WHAT YOU WILL DO:
Set down each record exactly as written.

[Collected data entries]
■ ■ ■ ■ ■
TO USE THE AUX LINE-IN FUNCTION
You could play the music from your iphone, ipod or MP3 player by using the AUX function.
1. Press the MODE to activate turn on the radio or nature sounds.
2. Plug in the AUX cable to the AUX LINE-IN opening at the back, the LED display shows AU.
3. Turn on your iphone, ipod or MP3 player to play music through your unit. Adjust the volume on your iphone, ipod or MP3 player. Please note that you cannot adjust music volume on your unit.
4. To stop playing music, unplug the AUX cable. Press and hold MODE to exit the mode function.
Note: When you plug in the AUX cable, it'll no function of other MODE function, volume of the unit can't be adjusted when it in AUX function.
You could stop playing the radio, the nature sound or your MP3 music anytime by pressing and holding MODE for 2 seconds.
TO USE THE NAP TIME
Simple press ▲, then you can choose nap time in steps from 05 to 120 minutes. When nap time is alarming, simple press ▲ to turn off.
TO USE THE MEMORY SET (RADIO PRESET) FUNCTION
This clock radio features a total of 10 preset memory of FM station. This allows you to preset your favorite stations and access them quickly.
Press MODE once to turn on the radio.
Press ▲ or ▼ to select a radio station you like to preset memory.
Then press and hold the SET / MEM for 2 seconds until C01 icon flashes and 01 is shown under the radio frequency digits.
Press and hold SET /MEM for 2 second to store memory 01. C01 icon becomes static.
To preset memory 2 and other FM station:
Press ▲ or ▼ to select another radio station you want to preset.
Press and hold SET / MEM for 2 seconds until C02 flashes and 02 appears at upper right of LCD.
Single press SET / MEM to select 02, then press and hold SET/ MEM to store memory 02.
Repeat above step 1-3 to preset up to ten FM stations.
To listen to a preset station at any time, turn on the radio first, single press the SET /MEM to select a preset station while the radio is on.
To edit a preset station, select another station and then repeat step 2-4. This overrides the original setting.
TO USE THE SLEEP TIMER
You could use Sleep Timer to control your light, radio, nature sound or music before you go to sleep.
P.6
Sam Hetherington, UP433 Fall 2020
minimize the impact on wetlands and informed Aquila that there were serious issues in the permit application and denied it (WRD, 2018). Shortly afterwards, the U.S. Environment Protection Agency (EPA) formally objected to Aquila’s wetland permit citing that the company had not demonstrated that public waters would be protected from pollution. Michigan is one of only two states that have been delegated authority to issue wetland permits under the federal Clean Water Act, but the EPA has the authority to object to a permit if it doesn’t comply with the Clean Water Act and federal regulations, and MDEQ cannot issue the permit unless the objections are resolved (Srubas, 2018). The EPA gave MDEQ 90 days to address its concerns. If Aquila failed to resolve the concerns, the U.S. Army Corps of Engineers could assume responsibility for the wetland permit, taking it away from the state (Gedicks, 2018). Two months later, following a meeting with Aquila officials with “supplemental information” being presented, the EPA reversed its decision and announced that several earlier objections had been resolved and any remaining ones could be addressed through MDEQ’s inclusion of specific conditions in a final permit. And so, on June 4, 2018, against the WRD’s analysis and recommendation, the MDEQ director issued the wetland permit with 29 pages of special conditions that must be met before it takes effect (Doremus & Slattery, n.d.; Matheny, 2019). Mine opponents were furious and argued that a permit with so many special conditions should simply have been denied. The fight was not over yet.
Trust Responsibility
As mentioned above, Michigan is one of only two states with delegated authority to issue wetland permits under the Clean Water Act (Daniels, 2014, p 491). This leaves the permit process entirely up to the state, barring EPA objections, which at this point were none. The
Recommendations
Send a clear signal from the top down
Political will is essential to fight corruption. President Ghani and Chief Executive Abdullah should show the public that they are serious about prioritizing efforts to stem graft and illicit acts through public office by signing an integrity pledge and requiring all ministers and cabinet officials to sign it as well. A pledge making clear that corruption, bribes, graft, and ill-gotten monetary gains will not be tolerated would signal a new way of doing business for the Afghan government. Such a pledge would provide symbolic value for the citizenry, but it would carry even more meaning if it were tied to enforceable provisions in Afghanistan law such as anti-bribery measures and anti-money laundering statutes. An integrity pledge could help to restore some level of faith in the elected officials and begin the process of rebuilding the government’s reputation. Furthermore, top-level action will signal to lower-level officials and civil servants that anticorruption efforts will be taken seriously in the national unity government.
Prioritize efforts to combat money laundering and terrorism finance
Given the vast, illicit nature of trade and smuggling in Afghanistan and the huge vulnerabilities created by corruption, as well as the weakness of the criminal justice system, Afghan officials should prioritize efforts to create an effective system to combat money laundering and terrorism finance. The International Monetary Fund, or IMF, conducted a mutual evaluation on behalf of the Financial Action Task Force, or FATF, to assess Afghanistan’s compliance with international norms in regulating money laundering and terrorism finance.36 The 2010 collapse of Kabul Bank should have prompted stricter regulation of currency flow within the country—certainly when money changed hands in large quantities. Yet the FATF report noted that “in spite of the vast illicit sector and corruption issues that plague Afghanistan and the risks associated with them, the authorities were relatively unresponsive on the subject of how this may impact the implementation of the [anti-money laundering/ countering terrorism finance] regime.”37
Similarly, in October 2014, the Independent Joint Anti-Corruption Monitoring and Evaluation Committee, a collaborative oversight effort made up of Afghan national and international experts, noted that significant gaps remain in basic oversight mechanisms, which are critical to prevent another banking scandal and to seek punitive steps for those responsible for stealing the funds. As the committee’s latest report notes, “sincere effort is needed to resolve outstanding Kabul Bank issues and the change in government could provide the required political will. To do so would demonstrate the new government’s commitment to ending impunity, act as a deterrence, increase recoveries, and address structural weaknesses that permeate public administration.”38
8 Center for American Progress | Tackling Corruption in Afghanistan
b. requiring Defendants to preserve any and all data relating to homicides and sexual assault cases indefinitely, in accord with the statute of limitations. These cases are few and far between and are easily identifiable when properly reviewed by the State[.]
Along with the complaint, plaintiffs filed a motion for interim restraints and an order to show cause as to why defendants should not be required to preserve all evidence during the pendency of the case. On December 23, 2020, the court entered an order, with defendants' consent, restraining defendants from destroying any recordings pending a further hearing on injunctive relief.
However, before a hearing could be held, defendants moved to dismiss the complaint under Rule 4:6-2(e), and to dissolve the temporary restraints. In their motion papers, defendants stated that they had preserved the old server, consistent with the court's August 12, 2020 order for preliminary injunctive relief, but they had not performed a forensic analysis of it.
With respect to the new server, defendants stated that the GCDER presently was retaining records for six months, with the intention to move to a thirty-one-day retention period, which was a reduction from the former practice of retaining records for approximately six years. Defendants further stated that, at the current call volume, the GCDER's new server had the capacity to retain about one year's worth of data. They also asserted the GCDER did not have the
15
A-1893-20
■ ■ ■ ■ ■
ANSWER BELOW:
TO USE THE AUX LINE-IN FUNCTION
You could play the music from your iphone, ipod or MP3 player by using the AUX function.
1. Press the MODE to activate turn on the radio or nature sounds.
2. Plug in the AUX cable to the AUX LINE-IN opening at the back, the LED display shows AU.
3. Turn on your iphone, ipod or MP3 player to play music through your unit. Adjust the volume on your iphone, ipod or MP3 player. Please note that you cannot adjust music volume on your unit.
4. To stop playing music, unplug the AUX cable. Press and hold MODE to exit the mode function.
Note: When you plug in the AUX cable, it'll no function of other MODE function, volume of the unit can't be adjusted when it in AUX function.
You could stop playing the radio, the nature sound or your MP3 music anytime by pressing and holding MODE for 2 seconds.
TO USE THE NAP TIME
Simple press ▲, then you can choose nap time in steps from 05 to 120 minutes. When nap time is alarming, simple press ▲ to turn off.
TO USE THE MEMORY SET (RADIO PRESET) FUNCTION
This clock radio features a total of 10 preset memory of FM station. This allows you to preset your favorite stations and access them quickly.
Press MODE once to turn on the radio.
Press ▲ or ▼ to select a radio station you like to preset memory.
Then press and hold the SET / MEM for 2 seconds until C01 icon flashes and 01 is shown under the radio frequency digits.
Press and hold SET /MEM for 2 second to store memory 01. C01 icon becomes static.
To preset memory 2 and other FM station:
Press ▲ or ▼ to select another radio station you want to preset.
Press and hold SET / MEM for 2 seconds until C02 flashes and 02 appears at upper right of LCD.
Single press SET / MEM to select 02, then press and hold SET/ MEM to store memory 02.
Repeat above step 1-3 to preset up to ten FM stations.
To listen to a preset station at any time, turn on the radio first, single press the SET /MEM to select a preset station while the radio is on.
To edit a preset station, select another station and then repeat step 2-4. This overrides the original setting.
TO USE THE SLEEP TIMER
You could use Sleep Timer to control your light, radio, nature sound or music before you go to sleep.
P.6
Sam Hetherington, UP433 Fall 2020
minimize the impact on wetlands and informed Aquila that there were serious issues in the permit application and denied it (WRD, 2018). Shortly afterwards, the U.S. Environment Protection Agency (EPA) formally objected to Aquila’s wetland permit citing that the company had not demonstrated that public waters would be protected from pollution. Michigan is one of only two states that have been delegated authority to issue wetland permits under the federal Clean Water Act, but the EPA has the authority to object to a permit if it doesn’t comply with the Clean Water Act and federal regulations, and MDEQ cannot issue the permit unless the objections are resolved (Srubas, 2018). The EPA gave MDEQ 90 days to address its concerns. If Aquila failed to resolve the concerns, the U.S. Army Corps of Engineers could assume responsibility for the wetland permit, taking it away from the state (Gedicks, 2018). Two months later, following a meeting with Aquila officials with “supplemental information” being presented, the EPA reversed its decision and announced that several earlier objections had been resolved and any remaining ones could be addressed through MDEQ’s inclusion of specific conditions in a final permit. And so, on June 4, 2018, against the WRD’s analysis and recommendation, the MDEQ director issued the wetland permit with 29 pages of special conditions that must be met before it takes effect (Doremus & Slattery, n.d.; Matheny, 2019). Mine opponents were furious and argued that a permit with so many special conditions should simply have been denied. The fight was not over yet.
Trust Responsibility
As mentioned above, Michigan is one of only two states with delegated authority to issue wetland permits under the Clean Water Act (Daniels, 2014, p 491). This leaves the permit process entirely up to the state, barring EPA objections, which at this point were none. The
Recommendations
Send a clear signal from the top down
Political will is essential to fight corruption. President Ghani and Chief Executive Abdullah should show the public that they are serious about prioritizing efforts to stem graft and illicit acts through public office by signing an integrity pledge and requiring all ministers and cabinet officials to sign it as well. A pledge making clear that corruption, bribes, graft, and ill-gotten monetary gains will not be tolerated would signal a new way of doing business for the Afghan government. Such a pledge would provide symbolic value for the citizenry, but it would carry even more meaning if it were tied to enforceable provisions in Afghanistan law such as anti-bribery measures and anti-money laundering statutes. An integrity pledge could help to restore some level of faith in the elected officials and begin the process of rebuilding the government’s reputation. Furthermore, top-level action will signal to lower-level officials and civil servants that anticorruption efforts will be taken seriously in the national unity government.
Prioritize efforts to combat money laundering and terrorism finance
Given the vast, illicit nature of trade and smuggling in Afghanistan and the huge vulnerabilities created by corruption, as well as the weakness of the criminal justice system, Afghan officials should prioritize efforts to create an effective system to combat money laundering and terrorism finance. The International Monetary Fund, or IMF, conducted a mutual evaluation on behalf of the Financial Action Task Force, or FATF, to assess Afghanistan’s compliance with international norms in regulating money laundering and terrorism finance.36 The 2010 collapse of Kabul Bank should have prompted stricter regulation of currency flow within the country—certainly when money changed hands in large quantities. Yet the FATF report noted that “in spite of the vast illicit sector and corruption issues that plague Afghanistan and the risks associated with them, the authorities were relatively unresponsive on the subject of how this may impact the implementation of the [anti-money laundering/ countering terrorism finance] regime.”37
Similarly, in October 2014, the Independent Joint Anti-Corruption Monitoring and Evaluation Committee, a collaborative oversight effort made up of Afghan national and international experts, noted that significant gaps remain in basic oversight mechanisms, which are critical to prevent another banking scandal and to seek punitive steps for those responsible for stealing the funds. As the committee’s latest report notes, “sincere effort is needed to resolve outstanding Kabul Bank issues and the change in government could provide the required political will. To do so would demonstrate the new government’s commitment to ending impunity, act as a deterrence, increase recoveries, and address structural weaknesses that permeate public administration.”38
8 Center for American Progress | Tackling Corruption in Afghanistan
b. requiring Defendants to preserve any and all data relating to homicides and sexual assault cases indefinitely, in accord with the statute of limitations. These cases are few and far between and are easily identifiable when properly reviewed by the State[.]
Along with the complaint, plaintiffs filed a motion for interim restraints and an order to show cause as to why defendants should not be required to preserve all evidence during the pendency of the case. On December 23, 2020, the court entered an order, with defendants' consent, restraining defendants from destroying any recordings pending a further hearing on injunctive relief.
However, before a hearing could be held, defendants moved to dismiss the complaint under Rule 4:6-2(e), and to dissolve the temporary restraints. In their motion papers, defendants stated that they had preserved the old server, consistent with the court's August 12, 2020 order for preliminary injunctive relief, but they had not performed a forensic analysis of it.
With respect to the new server, defendants stated that the GCDER presently was retaining records for six months, with the intention to move to a thirty-one-day retention period, which was a reduction from the former practice of retaining records for approximately six years. Defendants further stated that, at the current call volume, the GCDER's new server had the capacity to retain about one year's worth of data. They also asserted the GCDER did not have the
15
A-1893-20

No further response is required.